### Data entries
▬▬▬

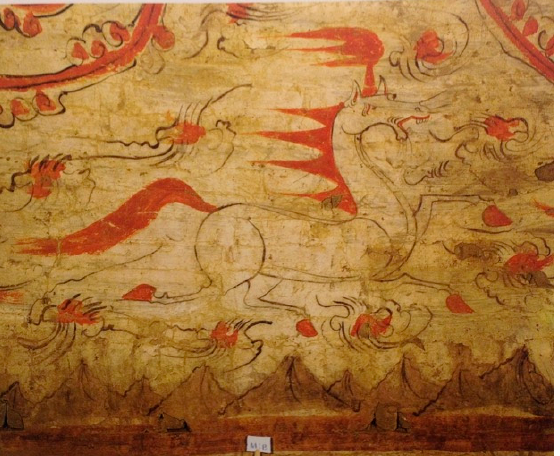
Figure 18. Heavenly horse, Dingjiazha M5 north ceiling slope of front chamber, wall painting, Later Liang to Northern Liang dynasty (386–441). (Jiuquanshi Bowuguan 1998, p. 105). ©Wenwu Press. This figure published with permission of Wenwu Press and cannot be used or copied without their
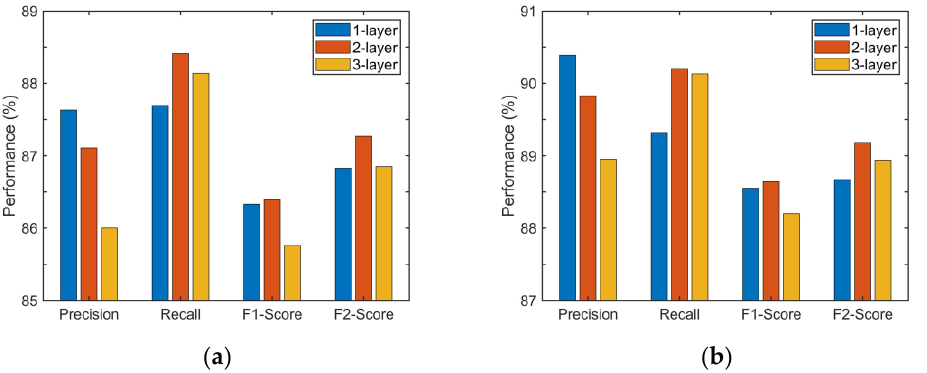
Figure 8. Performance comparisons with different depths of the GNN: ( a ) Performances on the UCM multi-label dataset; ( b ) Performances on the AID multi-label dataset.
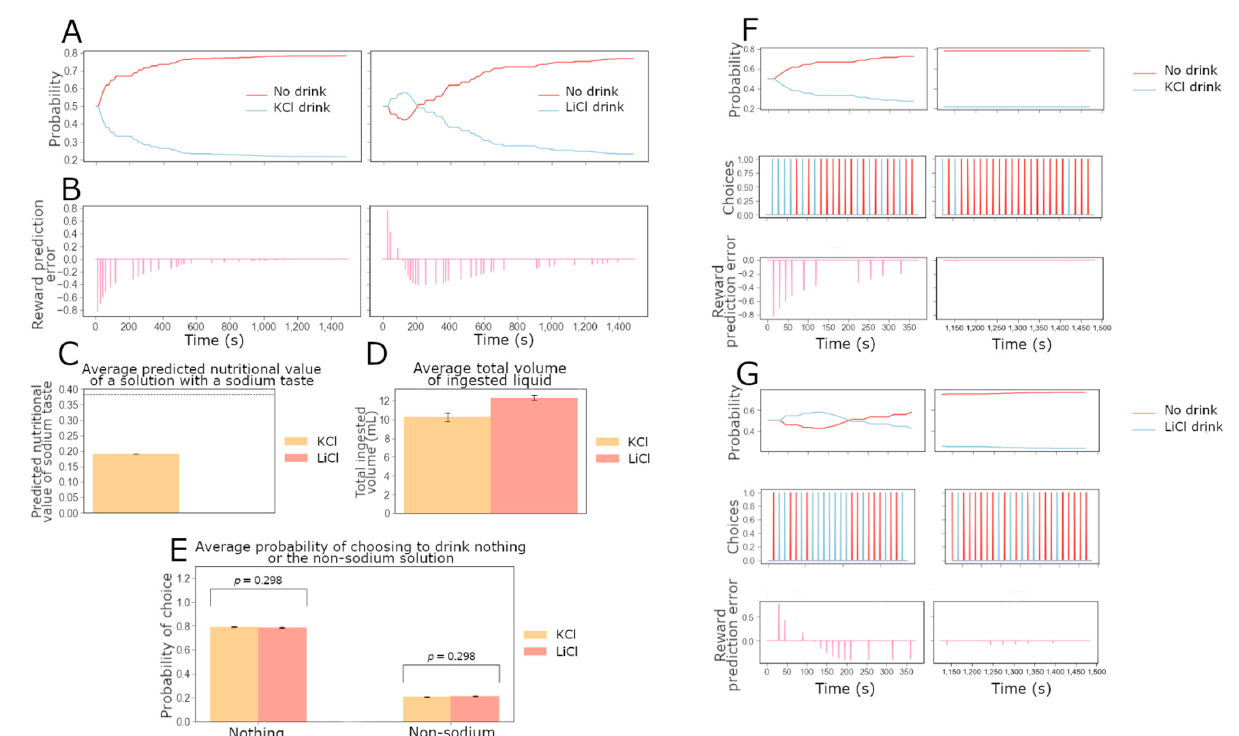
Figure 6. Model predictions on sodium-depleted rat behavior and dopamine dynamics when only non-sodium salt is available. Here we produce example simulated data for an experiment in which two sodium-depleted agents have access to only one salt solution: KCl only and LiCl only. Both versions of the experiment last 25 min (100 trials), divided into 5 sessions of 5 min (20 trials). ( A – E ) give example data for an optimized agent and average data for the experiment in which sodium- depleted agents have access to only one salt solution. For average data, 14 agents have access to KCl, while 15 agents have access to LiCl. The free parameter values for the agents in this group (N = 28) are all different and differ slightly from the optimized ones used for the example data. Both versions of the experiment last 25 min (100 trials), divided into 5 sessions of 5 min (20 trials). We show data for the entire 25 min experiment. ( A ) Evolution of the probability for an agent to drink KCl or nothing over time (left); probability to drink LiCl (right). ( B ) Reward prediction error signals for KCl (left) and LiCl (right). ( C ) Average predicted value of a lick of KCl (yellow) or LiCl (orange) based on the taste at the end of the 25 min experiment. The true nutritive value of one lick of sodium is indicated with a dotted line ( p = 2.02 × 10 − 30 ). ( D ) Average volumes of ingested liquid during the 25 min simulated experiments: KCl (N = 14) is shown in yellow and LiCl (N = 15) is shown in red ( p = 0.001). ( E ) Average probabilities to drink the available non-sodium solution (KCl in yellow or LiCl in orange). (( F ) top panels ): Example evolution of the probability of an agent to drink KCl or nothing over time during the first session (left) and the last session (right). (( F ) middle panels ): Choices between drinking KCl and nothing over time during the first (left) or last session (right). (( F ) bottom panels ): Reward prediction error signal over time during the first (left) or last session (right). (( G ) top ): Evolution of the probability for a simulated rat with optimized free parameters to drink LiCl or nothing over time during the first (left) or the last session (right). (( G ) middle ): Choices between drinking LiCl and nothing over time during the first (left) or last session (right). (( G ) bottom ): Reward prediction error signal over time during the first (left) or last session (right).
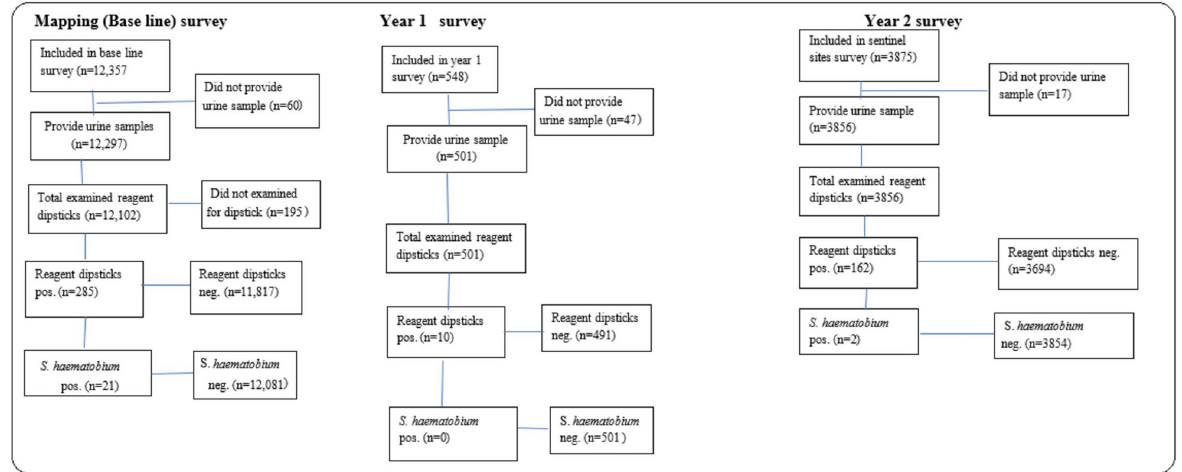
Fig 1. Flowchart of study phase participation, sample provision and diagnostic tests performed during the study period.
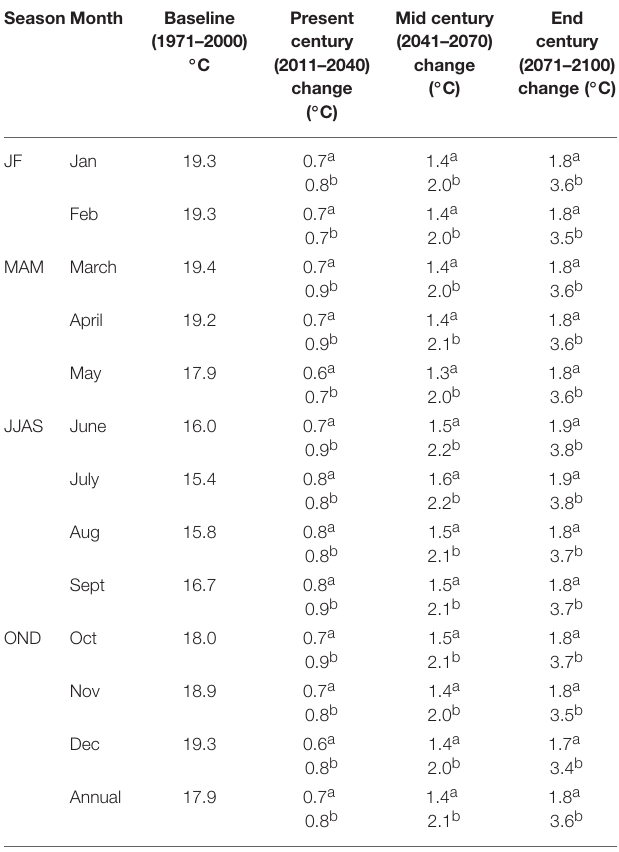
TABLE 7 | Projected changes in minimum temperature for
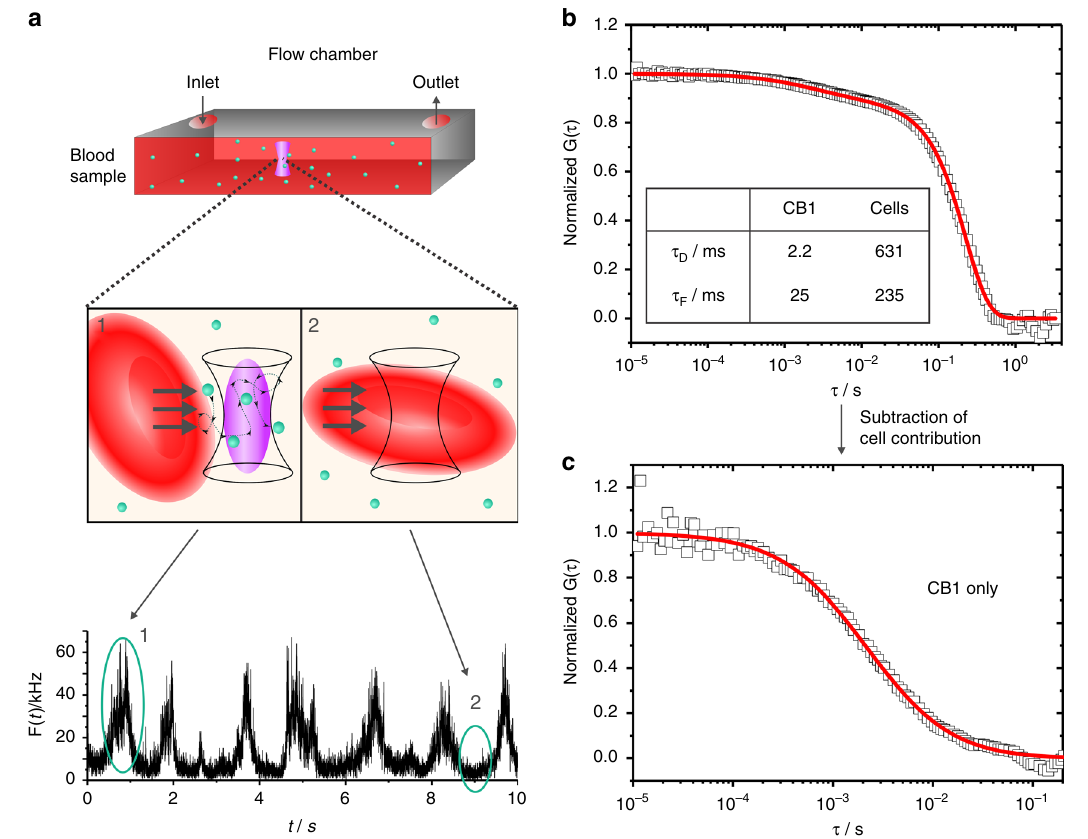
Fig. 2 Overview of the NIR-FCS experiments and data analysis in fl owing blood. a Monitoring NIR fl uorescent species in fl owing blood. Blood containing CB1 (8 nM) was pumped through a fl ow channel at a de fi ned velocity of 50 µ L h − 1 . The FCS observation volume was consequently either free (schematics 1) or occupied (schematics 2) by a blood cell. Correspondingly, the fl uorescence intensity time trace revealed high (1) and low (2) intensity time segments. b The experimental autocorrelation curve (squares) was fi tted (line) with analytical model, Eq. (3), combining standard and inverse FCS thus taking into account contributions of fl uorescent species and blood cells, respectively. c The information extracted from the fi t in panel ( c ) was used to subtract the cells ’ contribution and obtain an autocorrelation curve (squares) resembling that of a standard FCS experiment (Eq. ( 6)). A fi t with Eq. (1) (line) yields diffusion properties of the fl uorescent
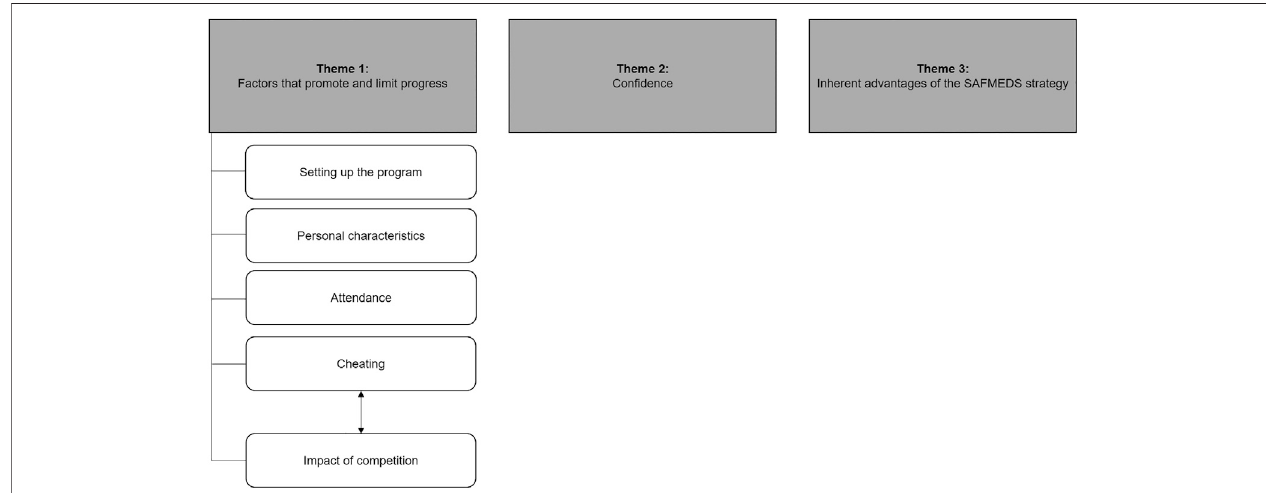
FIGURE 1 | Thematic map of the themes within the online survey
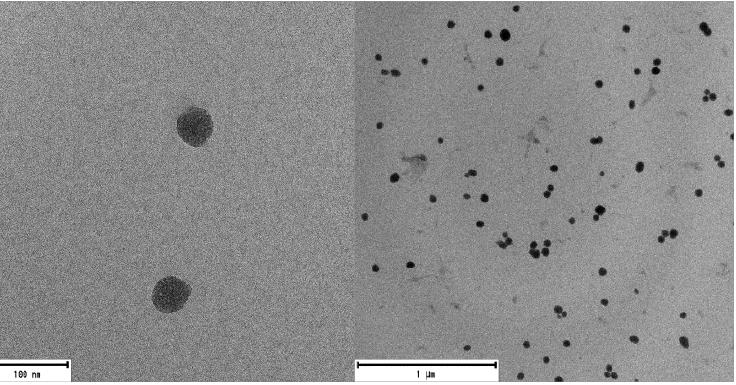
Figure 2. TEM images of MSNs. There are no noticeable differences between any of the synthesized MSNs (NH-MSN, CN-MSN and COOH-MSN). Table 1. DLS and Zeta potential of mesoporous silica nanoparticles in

▬▬▬

### TRY IT
Without changing a word, transcribe all of the data and omit its images.

### TASK RESULT
Figure 18. Heavenly horse, Dingjiazha M5 north ceiling slope of front chamber, wall painting, Later Liang to Northern Liang dynasty (386–441). (Jiuquanshi Bowuguan 1998, p. 105). ©Wenwu Press. This figure published with permission of Wenwu Press and cannot be used or copied without their
Figure 8. Performance comparisons with different depths of the GNN: ( a ) Performances on the UCM multi-label dataset; ( b ) Performances on the AID multi-label dataset.
Figure 6. Model predictions on sodium-depleted rat behavior and dopamine dynamics when only non-sodium salt is available. Here we produce example simulated data for an experiment in which two sodium-depleted agents have access to only one salt solution: KCl only and LiCl only. Both versions of the experiment last 25 min (100 trials), divided into 5 sessions of 5 min (20 trials). ( A – E ) give example data for an optimized agent and average data for the experiment in which sodium- depleted agents have access to only one salt solution. For average data, 14 agents have access to KCl, while 15 agents have access to LiCl. The free parameter values for the agents in this group (N = 28) are all different and differ slightly from the optimized ones used for the example data. Both versions of the experiment last 25 min (100 trials), divided into 5 sessions of 5 min (20 trials). We show data for the entire 25 min experiment. ( A ) Evolution of the probability for an agent to drink KCl or nothing over time (left); probability to drink LiCl (right). ( B ) Reward prediction error signals for KCl (left) and LiCl (right). ( C ) Average predicted value of a lick of KCl (yellow) or LiCl (orange) based on the taste at the end of the 25 min experiment. The true nutritive value of one lick of sodium is indicated with a dotted line ( p = 2.02 × 10 − 30 ). ( D ) Average volumes of ingested liquid during the 25 min simulated experiments: KCl (N = 14) is shown in yellow and LiCl (N = 15) is shown in red ( p = 0.001). ( E ) Average probabilities to drink the available non-sodium solution (KCl in yellow or LiCl in orange). (( F ) top panels ): Example evolution of the probability of an agent to drink KCl or nothing over time during the first session (left) and the last session (right). (( F ) middle panels ): Choices between drinking KCl and nothing over time during the first (left) or last session (right). (( F ) bottom panels ): Reward prediction error signal over time during the first (left) or last session (right). (( G ) top ): Evolution of the probability for a simulated rat with optimized free parameters to drink LiCl or nothing over time during the first (left) or the last session (right). (( G ) middle ): Choices between drinking LiCl and nothing over time during the first (left) or last session (right). (( G ) bottom ): Reward prediction error signal over time during the first (left) or last session (right).
Fig 1. Flowchart of study phase participation, sample provision and diagnostic tests performed during the study period.
TABLE 7 | Projected changes in minimum temperature for
Fig. 2 Overview of the NIR-FCS experiments and data analysis in fl owing blood. a Monitoring NIR fl uorescent species in fl owing blood. Blood containing CB1 (8 nM) was pumped through a fl ow channel at a de fi ned velocity of 50 µ L h − 1 . The FCS observation volume was consequently either free (schematics 1) or occupied (schematics 2) by a blood cell. Correspondingly, the fl uorescence intensity time trace revealed high (1) and low (2) intensity time segments. b The experimental autocorrelation curve (squares) was fi tted (line) with analytical model, Eq. (3), combining standard and inverse FCS thus taking into account contributions of fl uorescent species and blood cells, respectively. c The information extracted from the fi t in panel ( c ) was used to subtract the cells ’ contribution and obtain an autocorrelation curve (squares) resembling that of a standard FCS experiment (Eq. ( 6)). A fi t with Eq. (1) (line) yields diffusion properties of the fl uorescent
FIGURE 1 | Thematic map of the themes within the online survey
Figure 2. TEM images of MSNs. There are no noticeable differences between any of the synthesized MSNs (NH-MSN, CN-MSN and COOH-MSN). Table 1. DLS and Zeta potential of mesoporous silica nanoparticles in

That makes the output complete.